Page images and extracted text
········

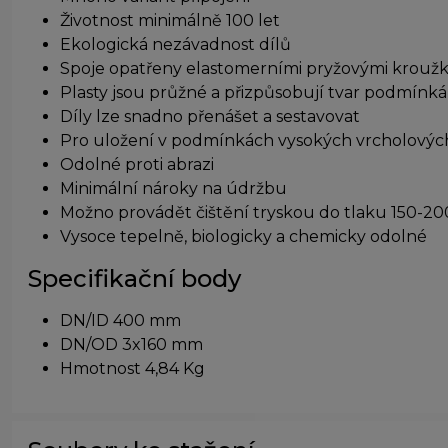
Životnost minimálně 100 let
Ekologická nezávadnost dílů
Spoje opatřeny elastomerními pryžovými krouž
Plasty jsou průžné a přizpůsobují tvar podmín
Díly lze snadno přenášet a sestavovat
Pro uložení v podmínkách vysokých vrcholovýc
Odolné proti abrazi
Minimální nároky na údržbu
Možno provádět čištění tryskou do tlaku 150-20
Vysoce tepelně, biologicky a chemicky odolné
Specifikační body
DN/ID 400 mm
DN/OD 3x160 mm
Hmotnost 4,84 Kg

········

* [TASK] Would you retype the lines above from the one with "Spoje opatřeny elastomerními pryžovými krouž" down to the one with "Možno provádět čištění", word for word, both ends included and no other lines?

* [RESULT OF THE TASK]
Spoje opatřeny elastomerními pryžovými krouž
Plasty jsou průžné a přizpůsobují tvar podmín
Díly lze snadno přenášet a sestavovat
Pro uložení v podmínkách vysokých vrcholovýc
Odolné proti abrazi
Minimální nároky na údržbu
Možno provádět čištění tryskou do tlaku 150-20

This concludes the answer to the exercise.